WELLFLEET -- ''No. No. No." Conflict being the heart of drama, isn't that a terrific way to start a play? Corinne (Laura Esterman), a gin-steeped widow, is fending off a home invasion of sorts: Her late husband made a deathbed decision to will their house to her born-again stepdaughter, Rena (Tanya Clarke), who has just now shown up with her priggish minister spouse (Mark Rosenthal) to claim the cluttered old homestead. Corinne can stay on if she agrees to behave -- that is, quit drinking and find succor in Jesus instead. Three seconds into ''Mercy on the Doorstep," and playwright Gip Hoppe -- a cofounder of Wellfleet Harbor Actors Theater -- has set in motion a drama that is not only emotionally gripping but probes timely and important themes.

You can tell from the string of invectives that accompany the family reunion that the compulsory conversion won't go smoothly. The ideological battle of wills takes a number of surprising plot turns. Porn plays a role (Corinne's late husband ran a store purveying vintage comic books and skin flicks), and it's the one aspect that seems a bit off, or at least under-explored: Wouldn't a woman of Corinne's vintage (she's 50) and liberal bent have had some feminist qualms about the exploitation that the industry entails? Brushing that question aside, dad's little hobby shop provides Hoppe with the impetus to make up some hilarious X-rated titles, and a means to heat up the battle -- not just between Corinne and her sanctimonious captors, but between the members of the crusading couple.

All the characters have depth and each comes with a compelling back story: Corinne's devotion to her late husband (for whom her self-appointed role was good-time girl) seems genuine, as does Rena's relief at having transcended -- let alone survived -- her own stint as a godless party animal (''You were a pistol," Corinne reminisces fondly). Mark's childhood may have been a fundamentalist cliche, but you can see his struggle to humanize the legacy he has decided to embrace. All three are decent people at heart, even if their friction sets off sparks -- and cascades of laughter. Hoppe has achieved that rare amalgam, a comic drama that entertains even as it stimulates debate.

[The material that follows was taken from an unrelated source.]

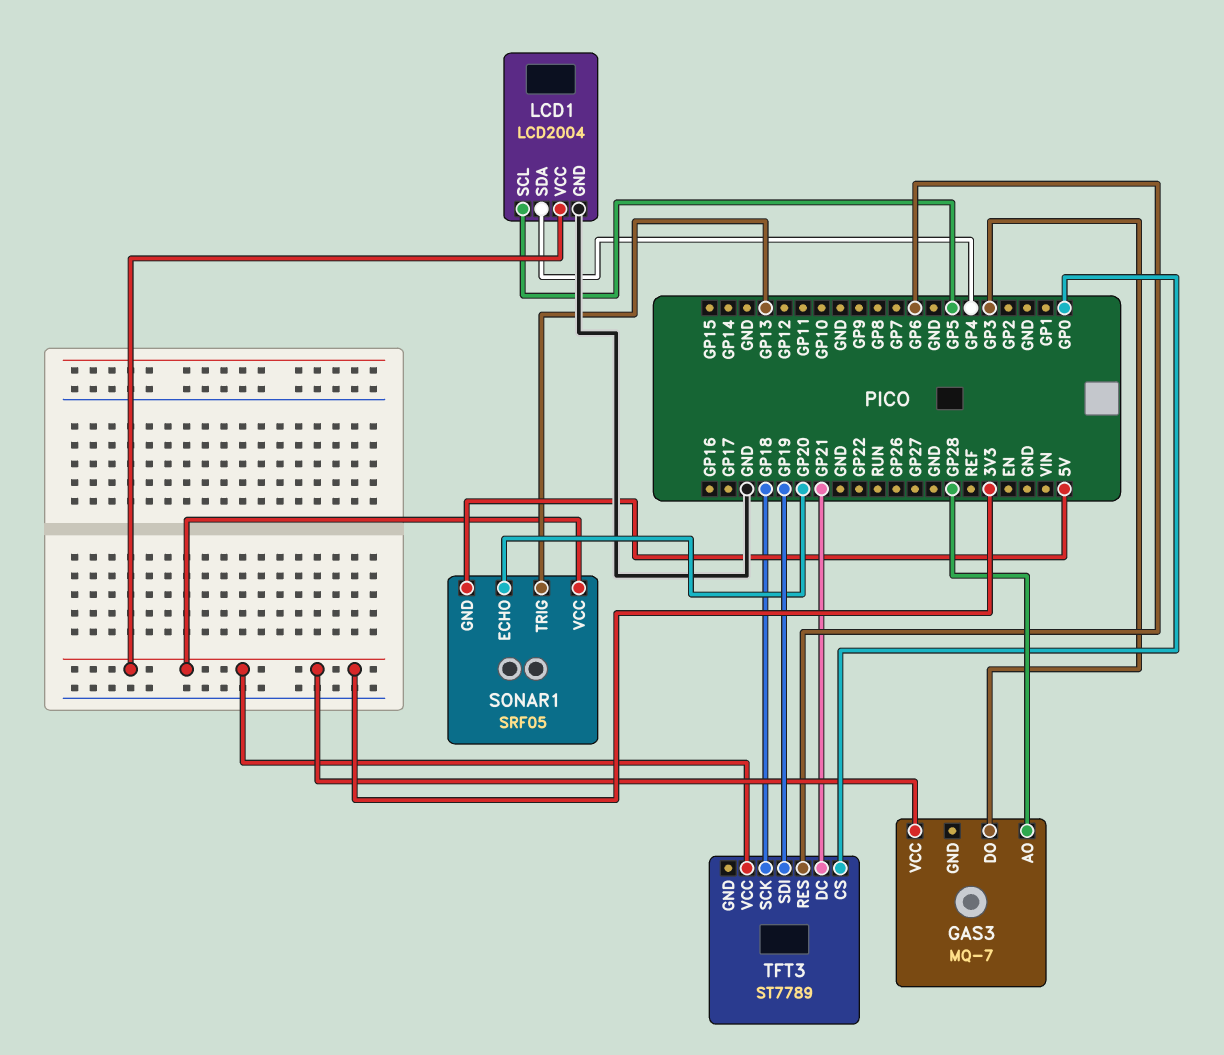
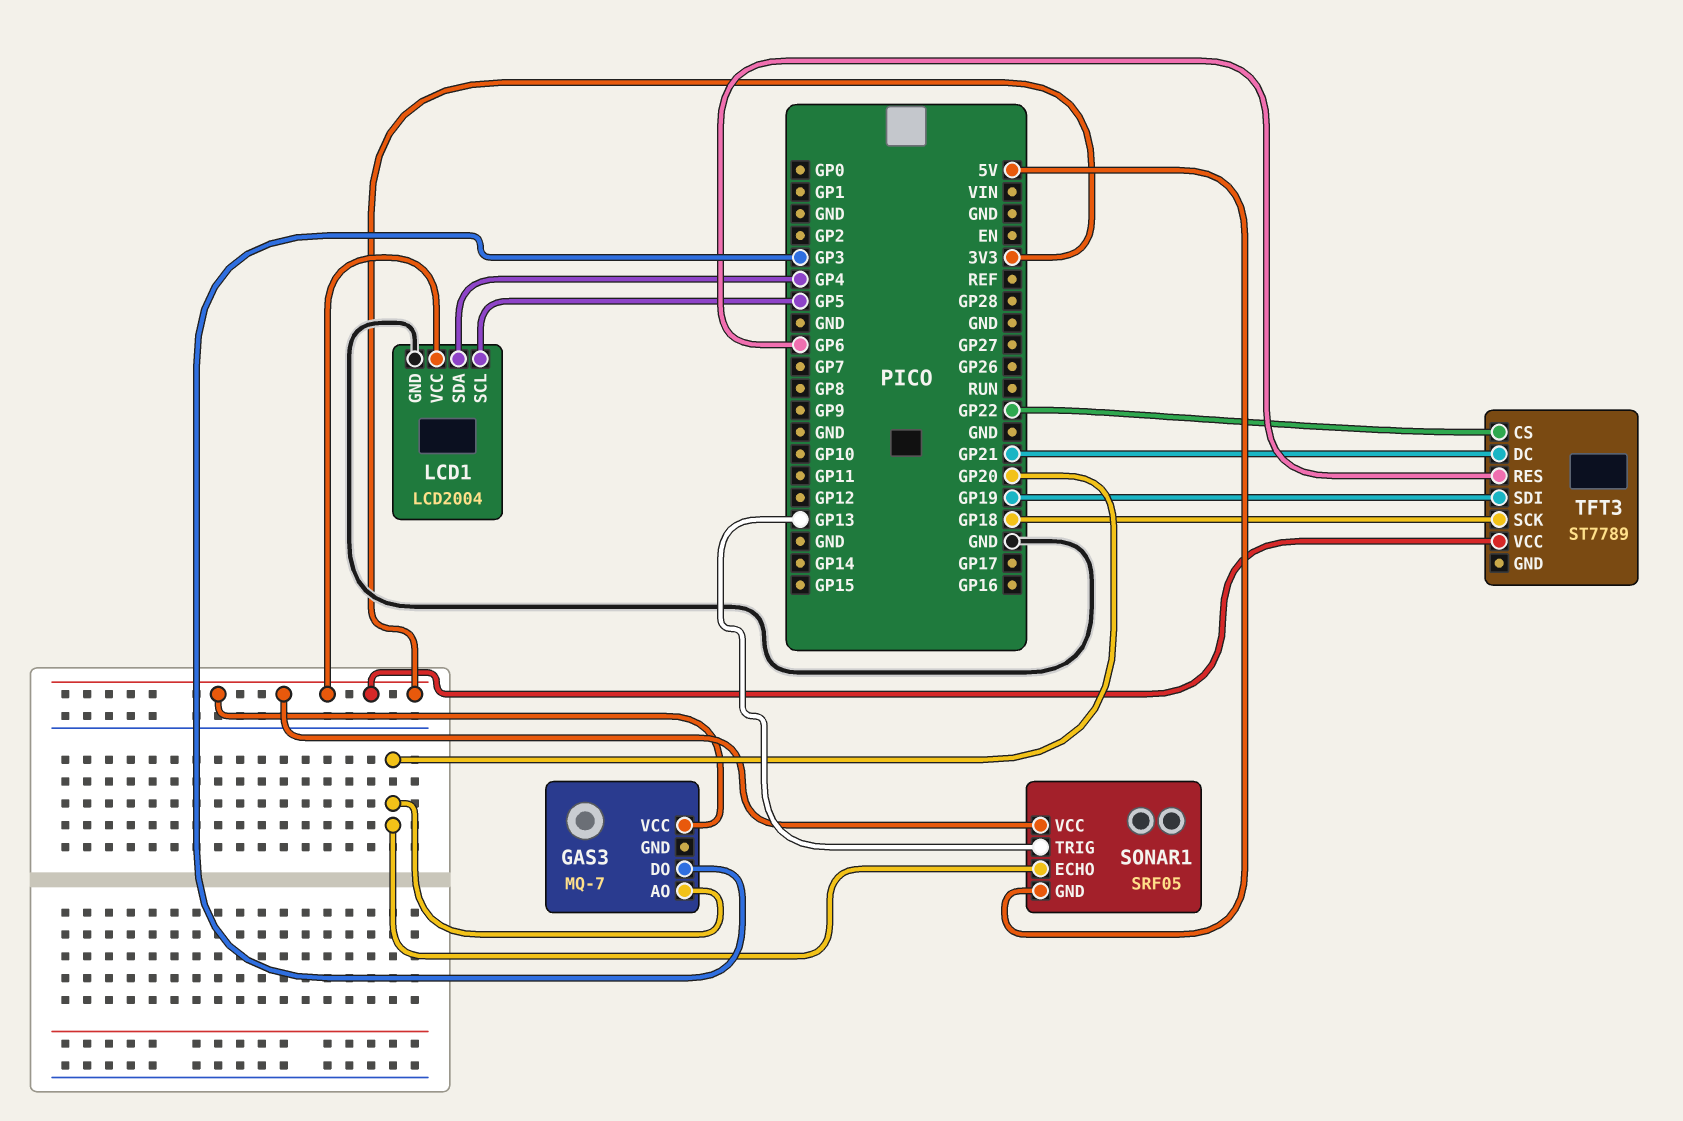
GAS3 pin AO: GP28 -> GP20
TFT3 pin CS: GP0 -> GP22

Red state, blue state; this play ought to be required viewing in both. The smarter regional theaters, not to mention New York's sophisticated fringe, should be lining up to stage it. They're unlikely, though, to surpass the perfect gritty realism of this playwright-directed production (Dan Joy's set is, as always, a complex and clever micro-universe), or to convene as ideal a cast. Rosenthal skillfully physicalizes Mark's internal torment, and Clarke, while retaining traces of the bad girl Rena once was, manages to rouse sympathy for the better person she's trying to become. Esterman is slyly brilliant as Corinne, alternately corrosive and tender. You feel for her and through her, and pray -- one way or another -- that she manages to retain her smart, feisty soul.